Exercise 20-1. Modify the HelloNet servlet so that it behaves
like the hello.jsp page. That is, if it is
invoked without a name parameter specified, it should prompt the user
to enter her name and then displays a greeting. Although you are
writing a single servlet, it should be able to display two distinct
pages of output: a greeting page and a login page. The login page
displays an HTML form, and the servlet should be able to handle
submissions from this form.
Exercise 20-2. Modify the HelloNet servlet again, as in the last
exercise. This time, however, do not hardcode the HTML for the
greeting and login pages in the servlet itself. Instead, implement
the contents of these pages in JSP files, and use the servlet as the
controller that processes the input and decides when each page should
be displayed. Your servlet class should use a
RequestDispatcher to forward the request to the
appropriate JSP page for display. It can use the session object or
request attributes to pass data from the servlet to the JSP pages.
Exercise 20-3. Modify the Counter servlet to use a database,
rather than a local file, as its persistence mechanism.

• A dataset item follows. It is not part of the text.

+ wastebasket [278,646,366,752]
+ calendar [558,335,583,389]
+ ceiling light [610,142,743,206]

Write a
CounterAdmin servlet that is an administrative
interface for the Counter servlet; it should
display (but not update) each of the counts stored in the database.

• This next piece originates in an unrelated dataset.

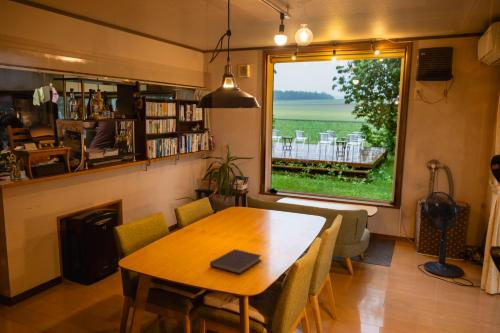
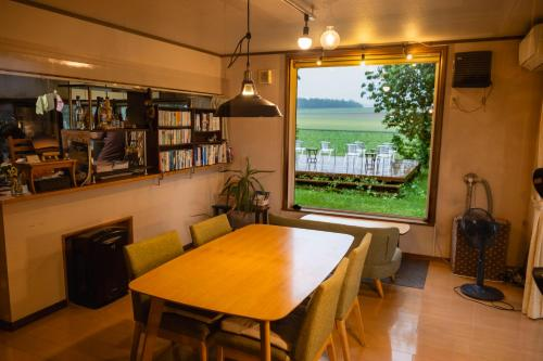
- notebook [209,248,263,275]
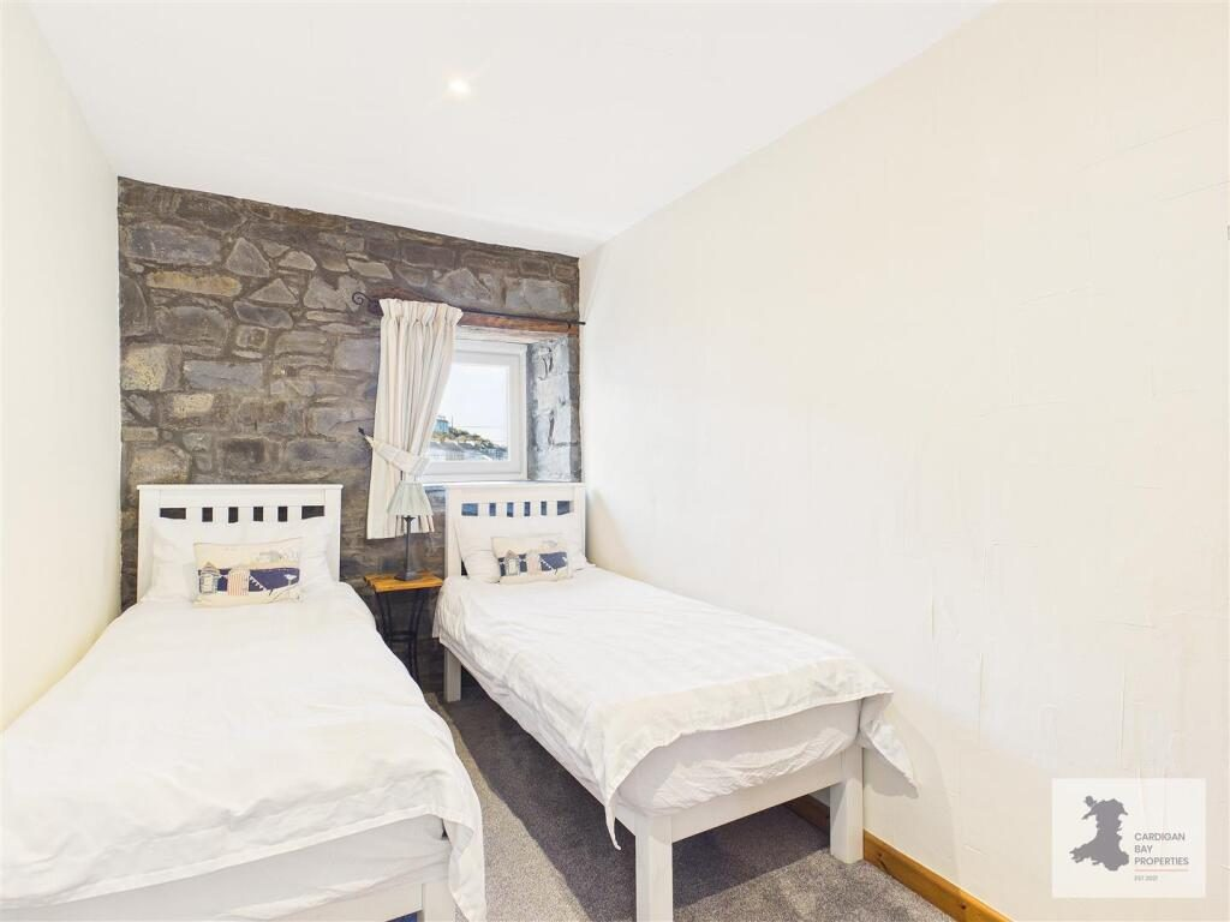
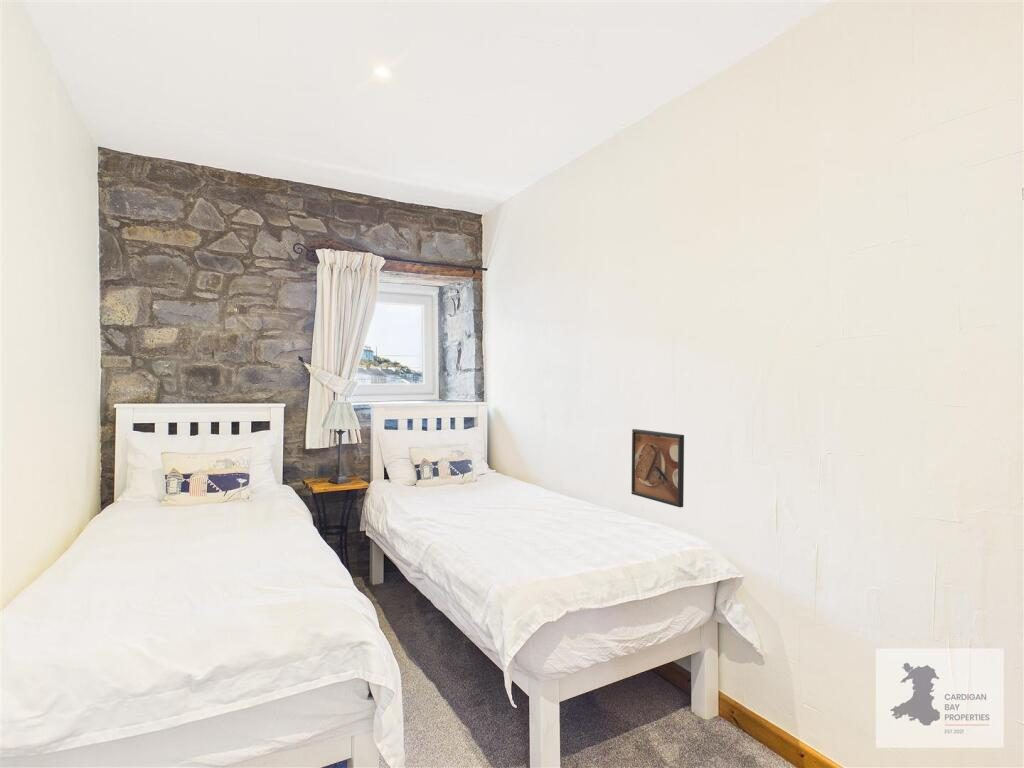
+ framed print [631,428,685,508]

The CounterAdmin servlet should be
password-protected and should display a JSP-based login page that
requires the user to log in before the current counts are displayed.
Use a servlet initialization parameter from the
web.xml file to specify the password for the
servlet.
Exercise 20-4. This chapter combines the ListManager web application with various
stand-alone examples and then packages them all into a single WAR
file. Repackage the ListManager web application by itself, and deploy
two independent instances of it on a web server to manage
subscriptions to two different mailing lists.
Exercise 20-5. The Controller servlet examines the name under
which it was invoked and uses that name to dispatch to an action
method defined within the servlet. Modify this class so that each
action is defined as a separate object. Define an interface named
ServletAction with an action( )
method that accepts servlet request parameter and response arguments
and returns a RequestDispatcher, just as the
current methods of the Controller servlet do. Then
change those methods into implementations of this new interface.
Modify the servlet so it maintains a Map of URL
action names to ServletAction objects. Initialize
the map in the servlet's init( )
method.
Exercise 20-6. Extend the ListManager web application by adding a password-protected
administrative interface that displays all subscribers and their
preferences. The administrative password should be stored as an
initialization parameter, of course.